João Bosco Guerreiro
Cara Deputada Perpétua Almeida, tenho que discordar da sua visão romântica e por vezes ingênua em "Reconhecer é preciso", postado em seu blog.
Sou médico, já trabalhei no Acre, em comunidades indígenas nos anos 80. Estive em Cuba, em 2000, e conheci inúmeros estudantes brasileiros fazendo medicina, inclusive vários do Acre, dos quais não tive mais contato. Não conheci a jóia da Coroa, a ELAM. Porém, muitos daqueles alunos estavam loucos para se transferir para o Brasil, o que conseguiram muitos, e continuar seus estudos por aqui, aproveitando a estada em Cuba apenas para escaparem do Vestibular.
É um erro, uma injustiça e mesmo um preconceito querer jogar nas costas do médico a conta pela má distribuição de renda no país. O médico, ou a maioria deles, como qualquer outro profissional, busca também melhores condições de vida para si e sua família.
O saudoso professor Gentile de Melo, nos anos 70, fez uma pesquisa interessante correlacionando a presença de médicos e outros profissionais universitários à presença de banco na cidade. Dizia ele, se a cidade não tem banco, dificilmente terá estrutura para ter esse tipo de profissionais.
É uma temeridade acreditar apenas em um ideal para manter as pessoas em locais remotos e desprovidos de infra-estrutura. Mesmo os nascidos lá querem, na maioria das vezes, emigrar em busca de melhores condições. Não poderíamos culpar Adib Jatene, Enéas Carneiro, Armando Nogueira ou João Donato, por exemplo, por deixarem o Acre e serem bem sucedidos mundo afora.
Nos anos 80 ajudei a formar auxiliares de saúde indígena, principalmente em Roraima, mas também no Acre. Seria injusto dizer que todos, mas boa parte deles, ao conquistar certo conhecimento eram tentados a procurar emprego e melhores condições de vida nas cidades, o que aconteceu em vários casos.
Mesmo o programa de médico de família, que deveria interiorizar médicos, padece de crise de confiança. Os médicos sofrem nas mãos de prefeitos desonestos, que só querem tirar vantagem política da situação, não têm garantia de emprego nem de salário e têm, na minha modesta visão, duas chances de dar errado.
A primeira é simplesmente dar errado.

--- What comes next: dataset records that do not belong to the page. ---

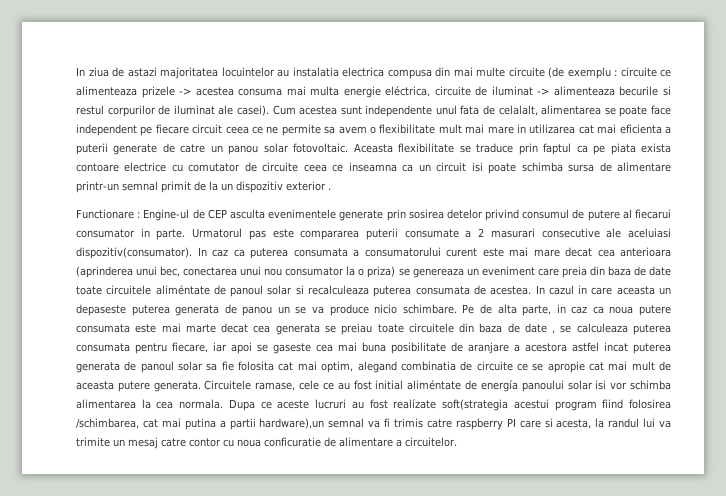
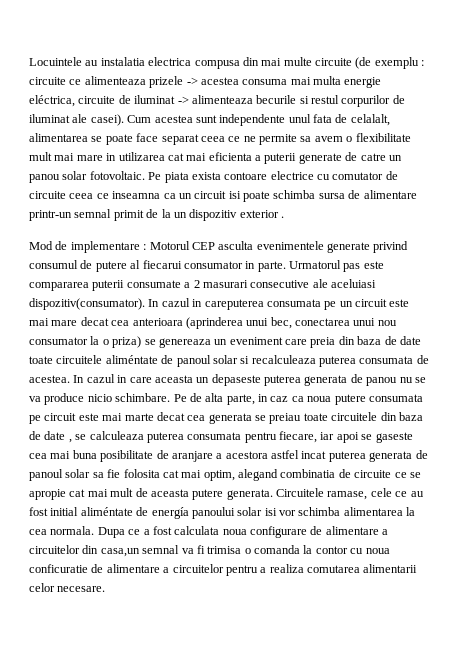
[76,67,275,79] In ziua de astazi majoritatea locuintelor -> [29,57,82,66] Locuintele
[76,124,223,136] independent pe fiecare circuit -> [161,134,199,145] separat
[353,143,606,155] Aceasta flexibilitate se traduce prin faptul ca pe -> [148,172,162,180] Pe
[76,209,205,221] Functionare : Engine-ul de -> [29,241,190,253] Mod de implementare : Motorul
[386,209,483,221] prin sosirea detelor -> (370, 247) none
[212,247,477,259] caz ca puterea consumata a consumatorului curent -> [161,298,387,310] cazul in careputerea consumata pe un circuit
[277,306,290,314] un -> [399,377,413,383] nu
(130, 328) none -> [29,413,77,424] pe circuit
[277,399,671,411] [76,418,671,430] [76,437,186,449] aceste lucruri au fost realízate soft(strategia acestui program fiind folosirea /schimbarea, cat mai putina a partii hardware),un semnal va fi trimis catre raspberry PI care si acesta, la randul lui va trimite un mesaj catre -> [143,526,389,538] [29,545,313,557] a fost calculata noua configurare de alimentare a circuitelor din casa,un semnal va fi trimisa o comanda la
[405,437,457,447] circuitelor. -> [172,564,418,576] [29,583,106,592] circuitelor pentru a realiza comutarea alimentarii celor necesare.

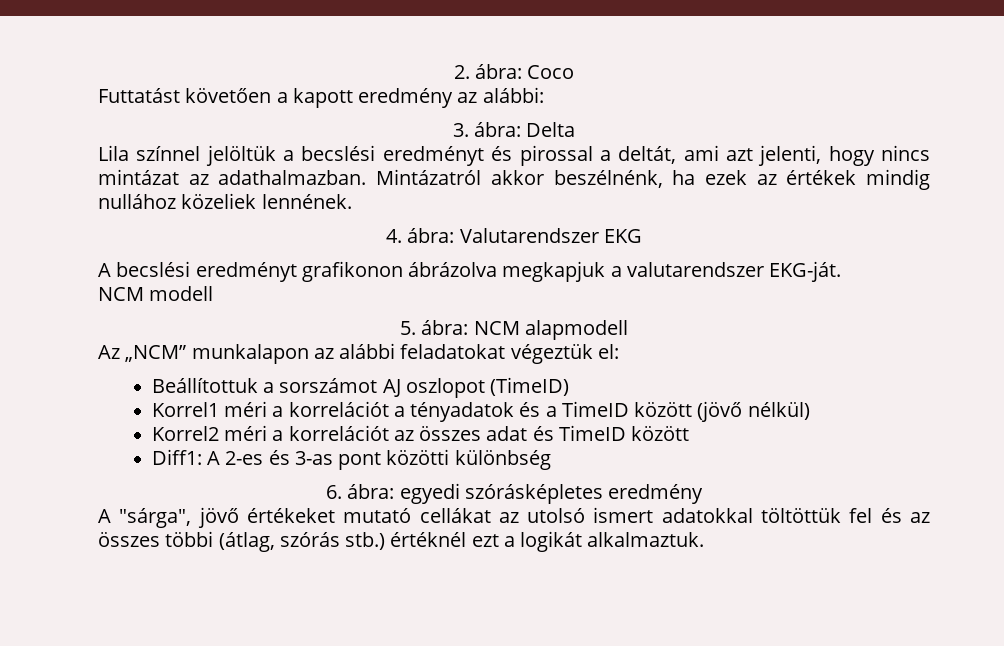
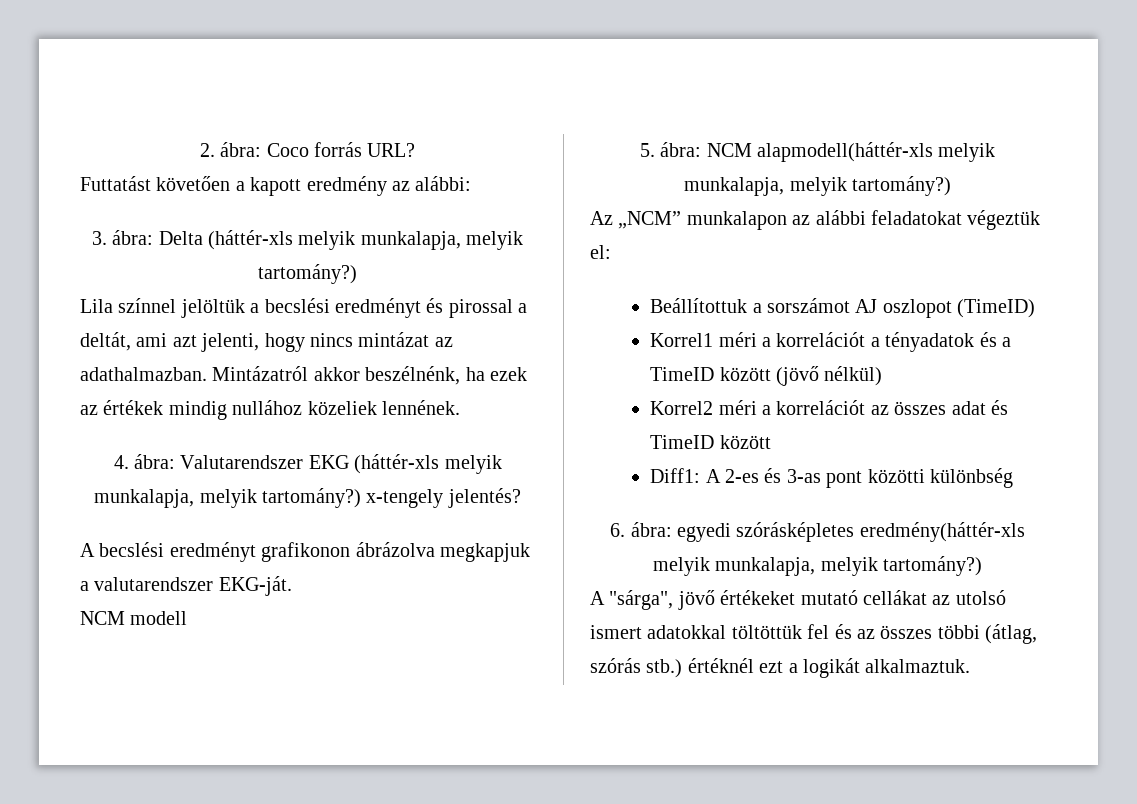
(575, 72) none -> [313,142,416,157] forrás URL?
(576, 129) none -> [208,230,524,250] [258,264,357,284] (háttér-xls melyik munkalapja, melyik tartomány?)
(642, 236) none -> [354,454,502,474] [94,488,521,508] (háttér-xls melyik munkalapja, melyik tartomány?) x-tengely jelentés?
[524,320,628,340] alapmodell -> [756,142,996,162] [684,176,951,196] alapmodell(háttér-xls melyik munkalapja, melyik tartomány?)
[608,484,704,504] eredmény -> [859,522,1025,542] [652,556,983,576] eredmény(háttér-xls melyik munkalapja, melyik tartomány?)

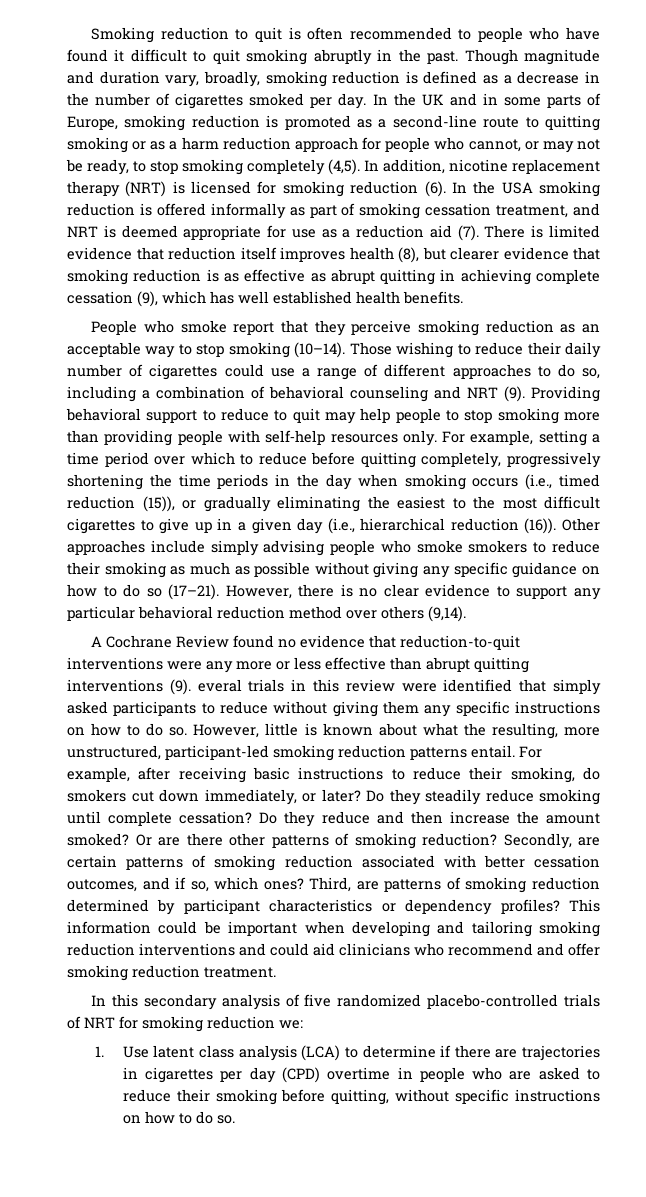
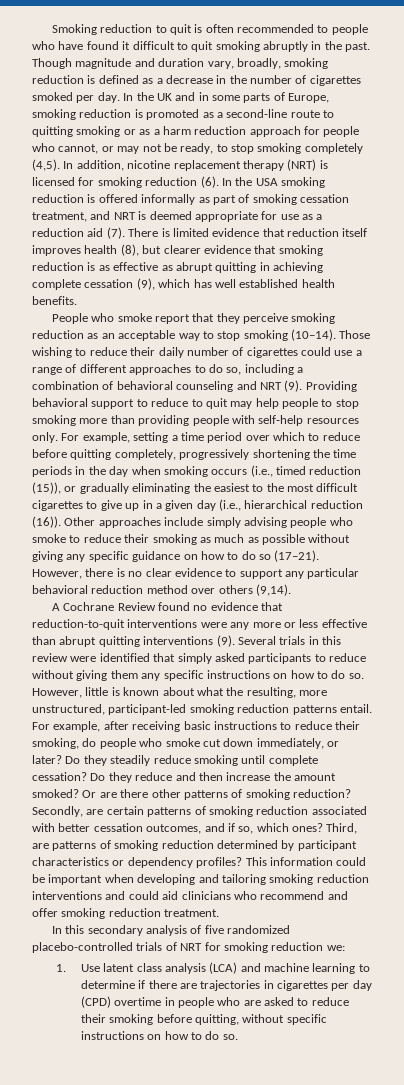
[468,540,528,553] smokers -> (66, 538) none
[197,679,242,692] everal -> [237,636,276,645] Several
[67,789,126,802] smokers -> [99,738,200,749] people who smoke
(341, 1053) none -> [240,963,356,974] and machine learning

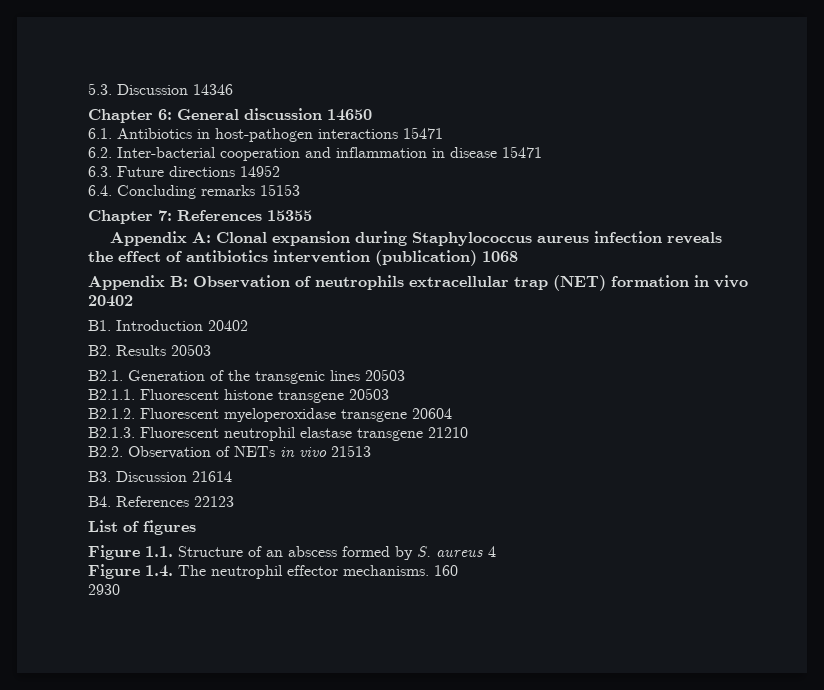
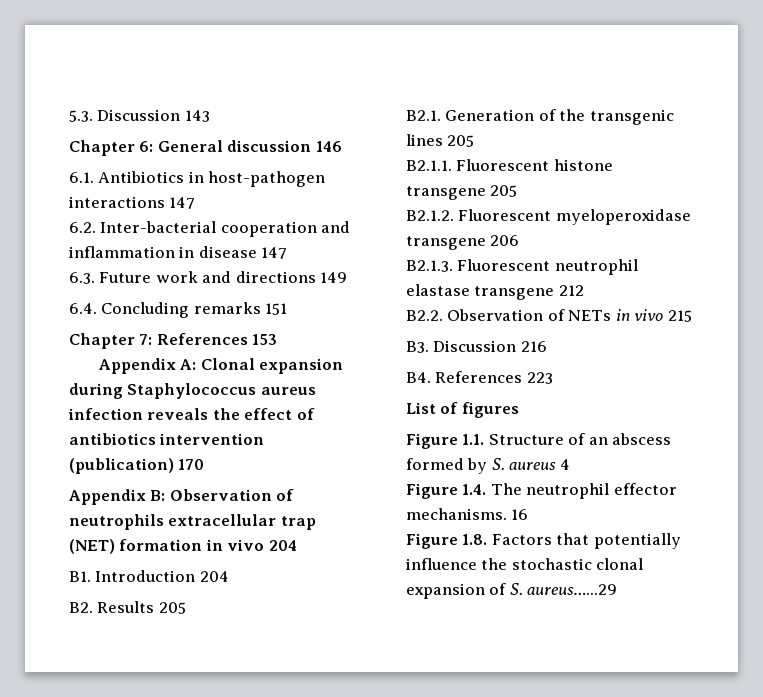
[193,84,233,95] 14346 -> [184,110,210,122] 143
[327,109,372,121] 14650 -> [315,141,342,152] 146
[403,127,443,139] 15471 -> [169,197,196,209] 147
[502,146,542,158] 15471 -> [261,247,288,259] 147
[169,165,280,177] directions 14952 -> [155,271,348,283] work and directions 149
[260,184,300,196] 15153 -> [265,303,288,315] 151
[267,210,312,221] 15355 -> [252,334,278,345] 153
[482,251,518,262] 1068 -> [178,459,205,470] 170
[88,295,133,307] 20402 -> [268,540,297,551] 204
[208,320,248,331] 20402 -> [199,571,229,582] 204
[171,344,211,356] 20503 -> [158,602,186,614] 205
[365,369,405,381] 20503 -> [447,135,475,147] 205
[349,388,389,400] 20503 -> [490,185,518,197] 205
[412,408,452,419] 20604 -> [490,235,520,246] 206
[428,427,468,438] 21210 -> [558,285,584,296] 212
[331,445,371,457] 21513 -> [667,310,692,322] 215
[192,471,232,482] 21614 -> [520,341,547,352] 216
[194,496,234,507] 22123 -> [526,372,553,384] 223
[434,565,458,576] [88,584,120,595] 160 // 2930 -> [511,509,529,520] [406,533,681,549] [406,558,644,570] [406,583,618,599] 16 // Figure 1.8. Factors that potentially influence the stochastic clonal expansion of S. aureus…...29

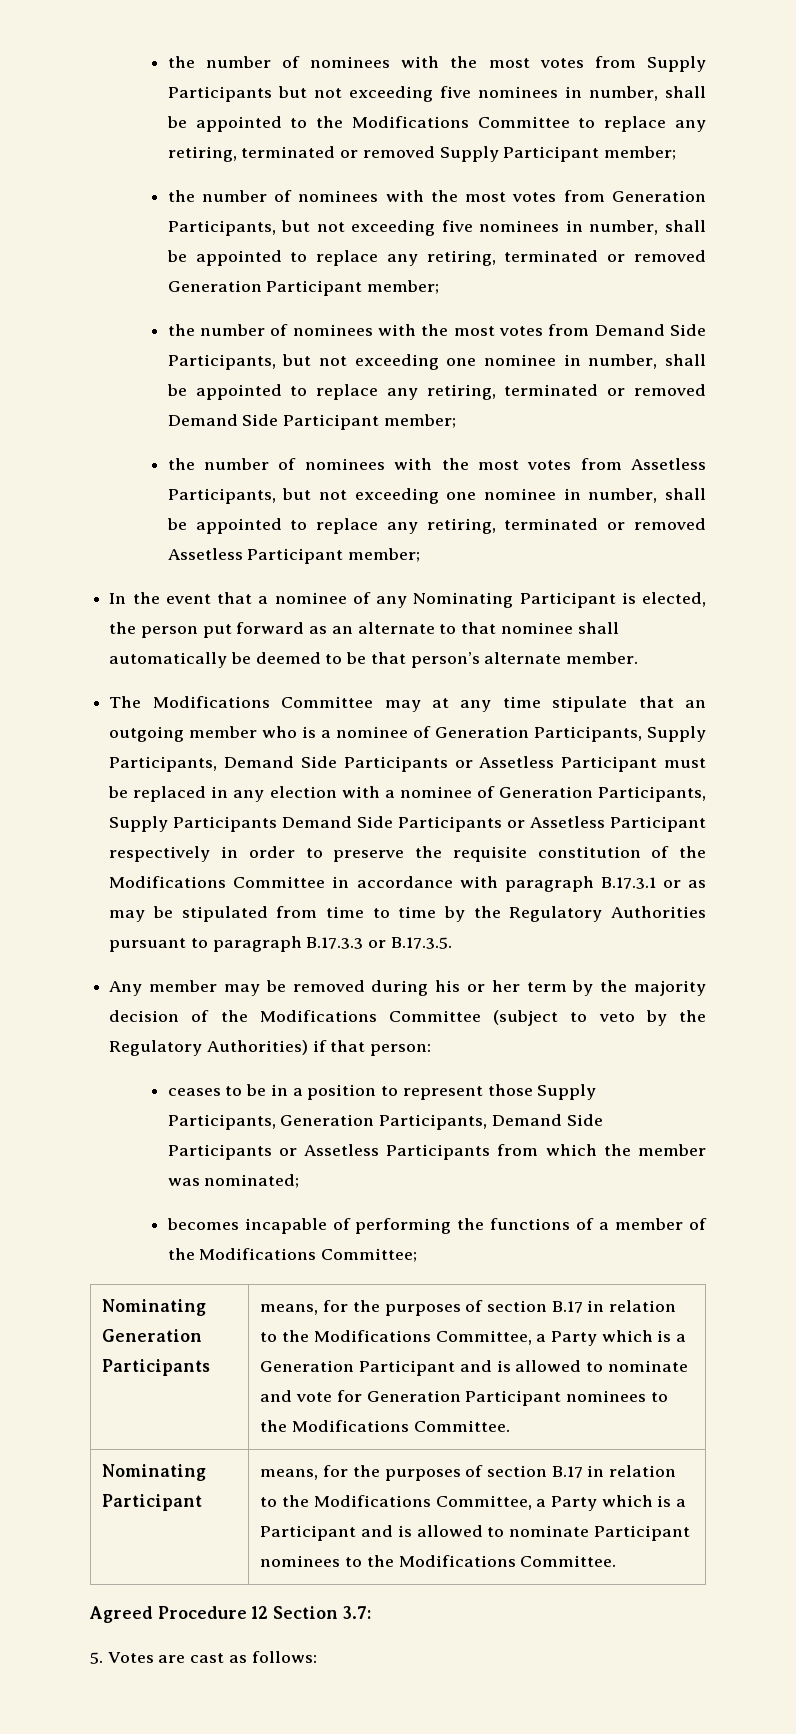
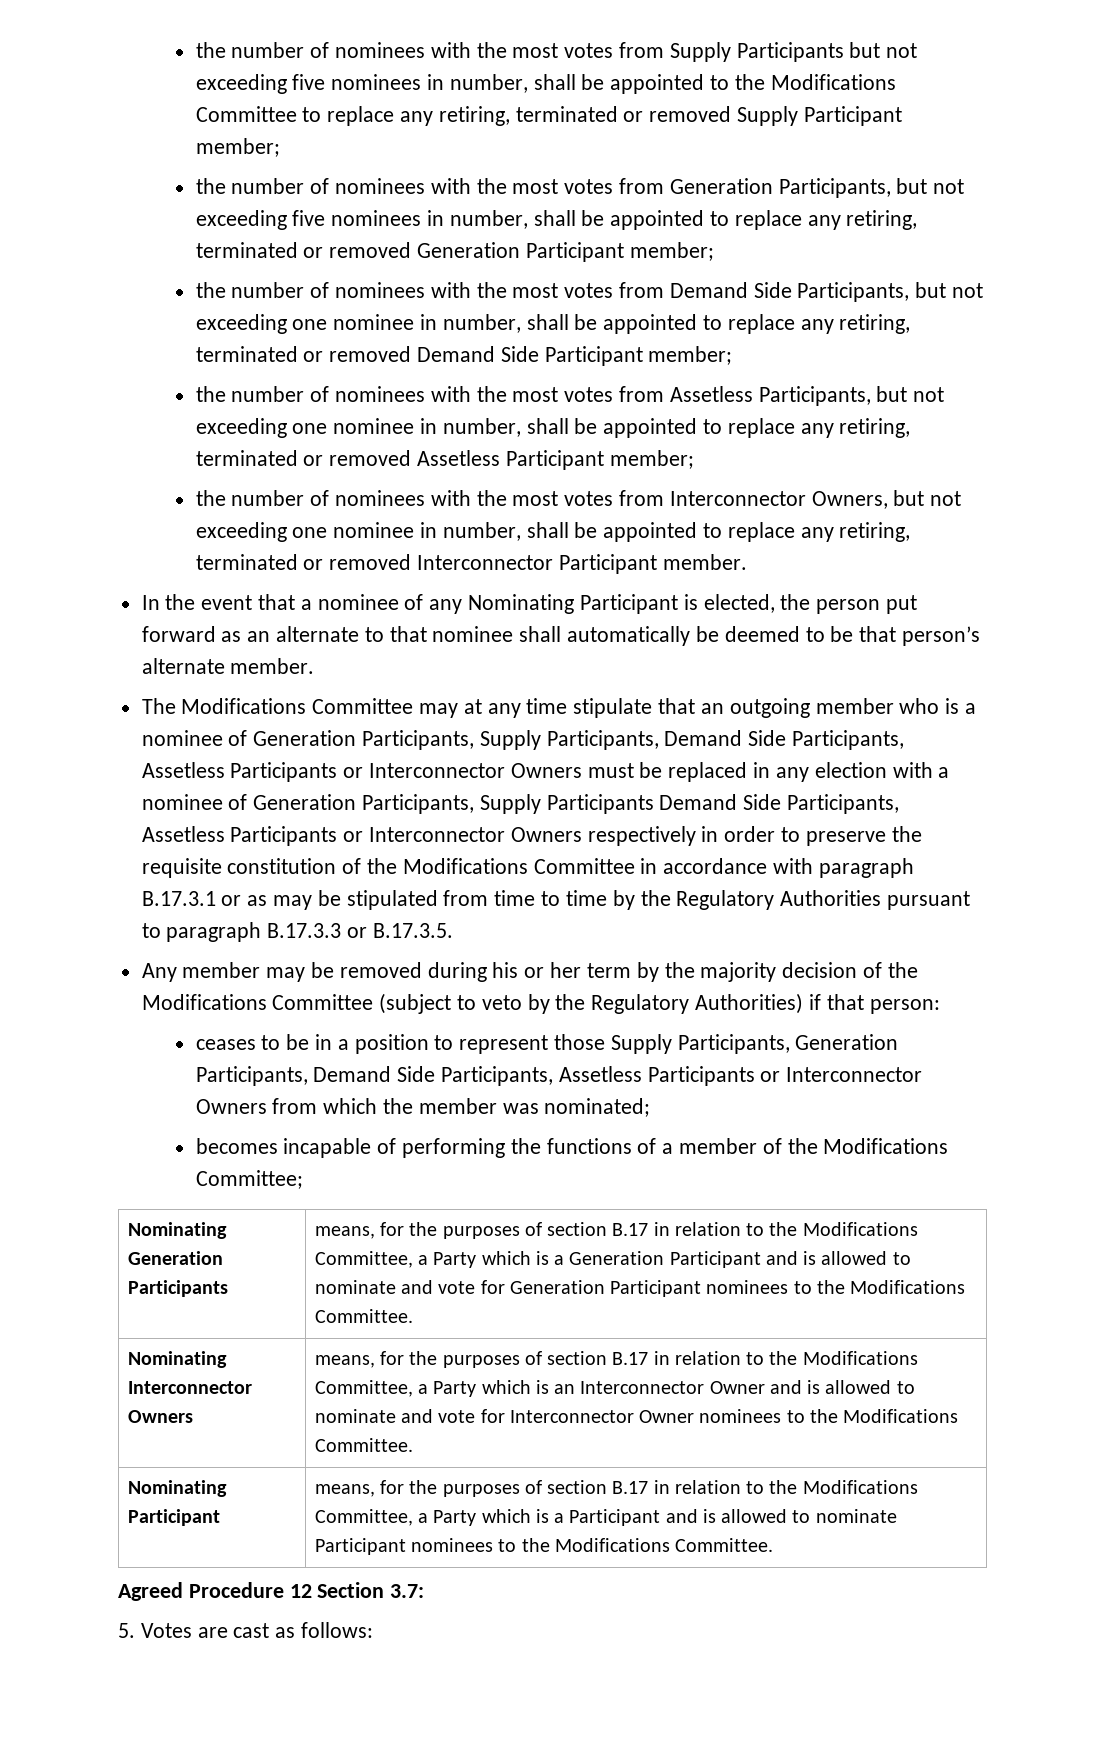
(421, 555) none -> [195,490,962,509] [195,522,911,542] [195,554,747,574] // the number of nominees with the most votes from Interconnector Owners, but not exceeding one nominee in number, shall be appointed to replace any retiring, terminated or removed Interconnector Participant member.
[343,756,658,772] Participants or Assetless Participant -> [792,730,905,750] [141,762,582,782] Participants, Assetless Participants or Interconnector Owners
[398,816,707,832] Participants or Assetless Participant -> [787,794,900,814] [141,826,582,846] Participants, Assetless Participants or Interconnector Owners
[167,1144,491,1160] Participants or Assetless Participants -> [441,1066,923,1086] [195,1099,267,1114] Participants, Assetless Participants or Interconnector Owners
(510, 1426) none -> [127,1351,227,1368] [127,1381,252,1394] [127,1410,193,1423] [314,1351,918,1368] [314,1380,915,1397] [314,1409,959,1423] [314,1438,413,1452] // Nominating Interconnector Owners | means, for the purposes of section B.17 in relation to the Modifications Committee, a Party which is an Interconnector Owner and is allowed to nominate and vote for Interconnector Owner nominees to the Modifications Committee.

Ele não gostar do serviço e/ou nem a população gostar dele. Então mete-se a viola no saco e volta-se a tentar a vida em outro local.
A segunda chance de dar errado é quando dá certo. O médico é bom, gosta do serviço e a população dele. O problema aí é político. Um bom médico é visto logo como rival político e um inimigo importante dos poderosos locais.
Cara deputada, direcione a sua energia, ideal e boa vontade, que sei são imensos, para, por exemplo, lutar pela transformação do médico de família em um cargo federal, com plano de carreira, garantia de emprego, condições de transferência, como no Exército, para que o indivíduo possa prestar serviços em locais ermos por algum tempo, e tenha possibilidade de crescer na profissão, mudando de cidade dependendo das necessidades momentâneas, reciclar-se, educar os filhos e repassar a sua experiência.
Não precisamos de mais médicos no país, pois já os temos em quantidade suficiente. Não temos é condição de lhes interiorizar com dignidade. Agora achar que só o fato de formar-se em Cuba vai transformá-los em missionários da saúde...
◙ João Bosco Guerreiro é médico pela Unifesp, mestre em saúde pública pela Usp, doutor em medicina pela Unifesp e professor adjunto da Faculdade de Medicina de São José do Rio Preto. Trabalha com acupuntura e fitoterapia. Ele escreve no blog Reviver Saúde Holística, onde discute com clientes e alunos uma nova concepção de saúde.